▸ **Tasks to perform**:
1) In the MXNet CI thread below, what should the bot run before launching the full pipeline, according to Przemek?
2) Retype lines from the records below, starting at the line that contains "regardless of sire" and stopping after the line that contains "and non-esterified fatty".

═══ Text shown

Could this bot be smart enough to first do the sanity pipeline (to catch stuff like lint errors etc.) before launching the full thing?

Thanks
Przemek

On 2020/02/12 18:12:07, "Davydenko, Denis" <dz...@gmail.com> wrote: 
> Hello, MXNet dev community,
> As you all know, the experience with CI infrastructure isn’t ideal in spite of its high cost. For this reason, we’re proposing the following changes to improve stability, reduce cost, and grant more control to contributors. As we work in a refresh of CI, we believe these changes will reduce the pain we all suffer when we try to push a PR through the system.

══════
═══ The data

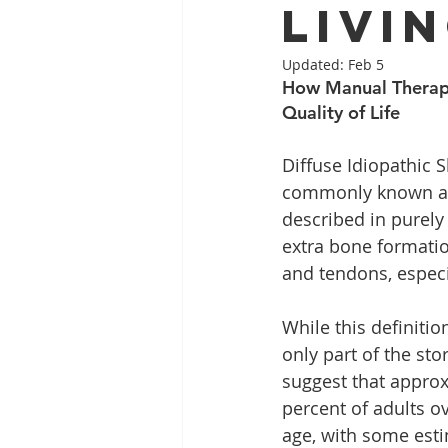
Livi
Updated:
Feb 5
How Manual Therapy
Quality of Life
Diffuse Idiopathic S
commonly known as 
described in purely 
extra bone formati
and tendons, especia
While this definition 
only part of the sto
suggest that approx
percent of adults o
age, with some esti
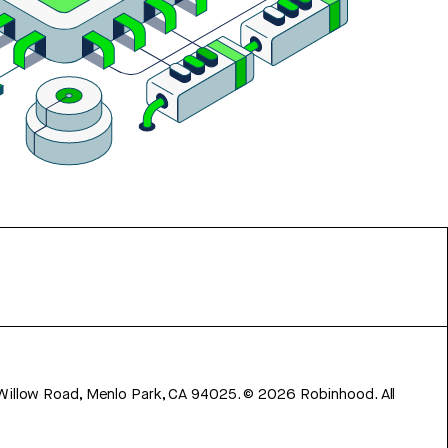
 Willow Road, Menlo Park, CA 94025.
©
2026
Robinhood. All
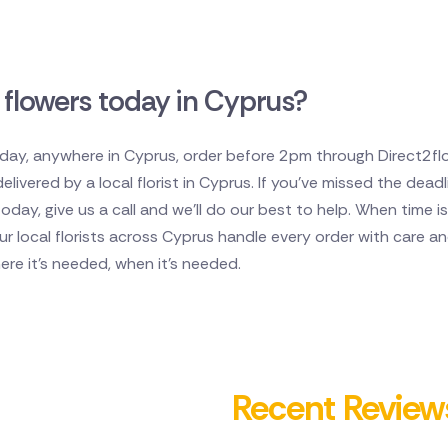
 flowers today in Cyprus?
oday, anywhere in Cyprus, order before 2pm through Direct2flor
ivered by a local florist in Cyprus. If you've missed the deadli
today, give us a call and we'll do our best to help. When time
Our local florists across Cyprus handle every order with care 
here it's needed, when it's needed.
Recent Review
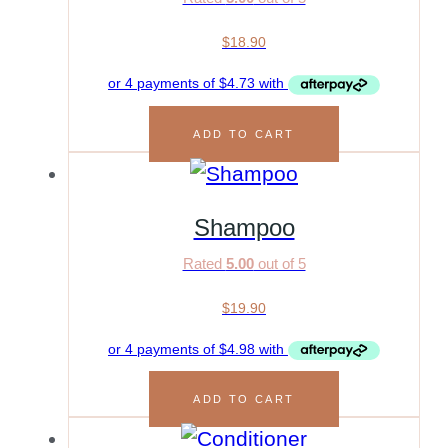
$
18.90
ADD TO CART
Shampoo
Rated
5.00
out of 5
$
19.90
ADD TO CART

══════
═══ The data

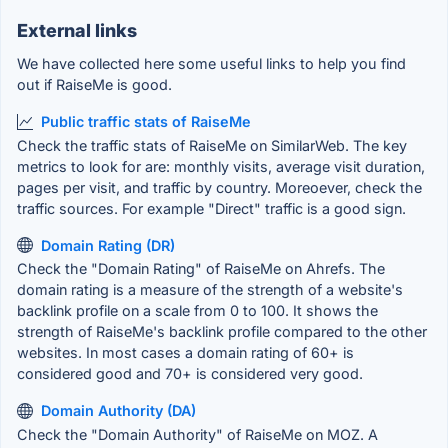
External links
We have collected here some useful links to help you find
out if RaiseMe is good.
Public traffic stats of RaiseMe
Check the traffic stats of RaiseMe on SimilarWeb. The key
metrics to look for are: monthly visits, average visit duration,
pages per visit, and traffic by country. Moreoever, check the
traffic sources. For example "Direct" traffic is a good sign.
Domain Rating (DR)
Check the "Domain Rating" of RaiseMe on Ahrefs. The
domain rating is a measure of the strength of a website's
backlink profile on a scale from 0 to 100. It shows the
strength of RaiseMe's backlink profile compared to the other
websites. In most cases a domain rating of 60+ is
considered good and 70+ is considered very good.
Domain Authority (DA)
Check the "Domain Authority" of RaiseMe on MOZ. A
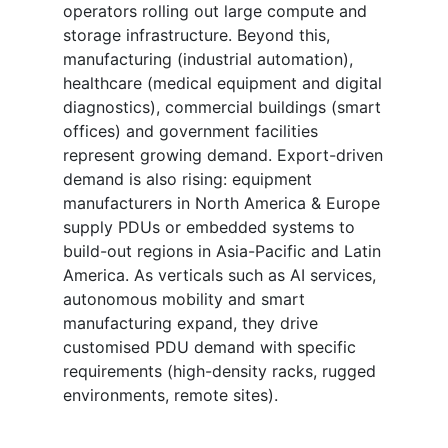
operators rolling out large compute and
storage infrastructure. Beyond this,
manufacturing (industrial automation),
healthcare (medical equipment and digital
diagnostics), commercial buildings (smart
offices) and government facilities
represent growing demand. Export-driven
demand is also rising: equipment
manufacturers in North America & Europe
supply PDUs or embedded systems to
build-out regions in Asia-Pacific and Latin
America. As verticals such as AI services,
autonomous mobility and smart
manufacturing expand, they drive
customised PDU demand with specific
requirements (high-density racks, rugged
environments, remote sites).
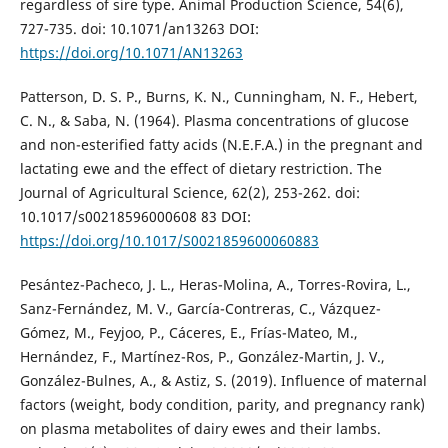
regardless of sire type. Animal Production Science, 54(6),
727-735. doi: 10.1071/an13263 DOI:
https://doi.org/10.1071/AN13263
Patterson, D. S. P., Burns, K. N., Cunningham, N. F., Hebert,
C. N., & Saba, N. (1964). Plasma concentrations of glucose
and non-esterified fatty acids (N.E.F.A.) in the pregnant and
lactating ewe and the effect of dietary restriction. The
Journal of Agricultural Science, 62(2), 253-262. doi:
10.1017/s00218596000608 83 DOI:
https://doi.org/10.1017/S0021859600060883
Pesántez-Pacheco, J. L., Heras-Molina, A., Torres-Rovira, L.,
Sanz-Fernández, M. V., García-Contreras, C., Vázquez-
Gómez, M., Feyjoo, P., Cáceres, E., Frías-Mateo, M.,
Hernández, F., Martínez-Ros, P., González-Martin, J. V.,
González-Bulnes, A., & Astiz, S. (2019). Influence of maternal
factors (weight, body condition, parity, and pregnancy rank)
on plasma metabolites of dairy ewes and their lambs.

══════
═══ The data

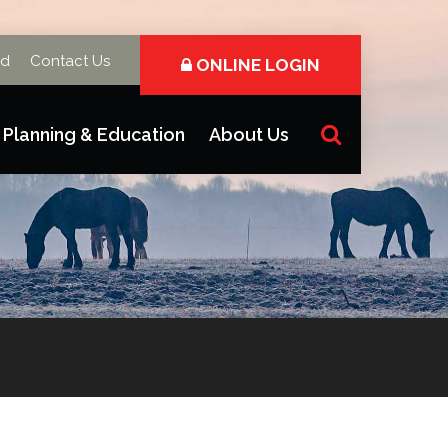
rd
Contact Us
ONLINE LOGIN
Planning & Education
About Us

══════

▸ **Outputs for the tasks**:
1) The sanity pipeline, to catch things like lint errors.

2)
regardless of sire type. Animal Production Science, 54(6),
727-735. doi: 10.1071/an13263 DOI:
https://doi.org/10.1071/AN13263
Patterson, D. S. P., Burns, K. N., Cunningham, N. F., Hebert,
C. N., & Saba, N. (1964). Plasma concentrations of glucose
and non-esterified fatty acids (N.E.F.A.) in the pregnant and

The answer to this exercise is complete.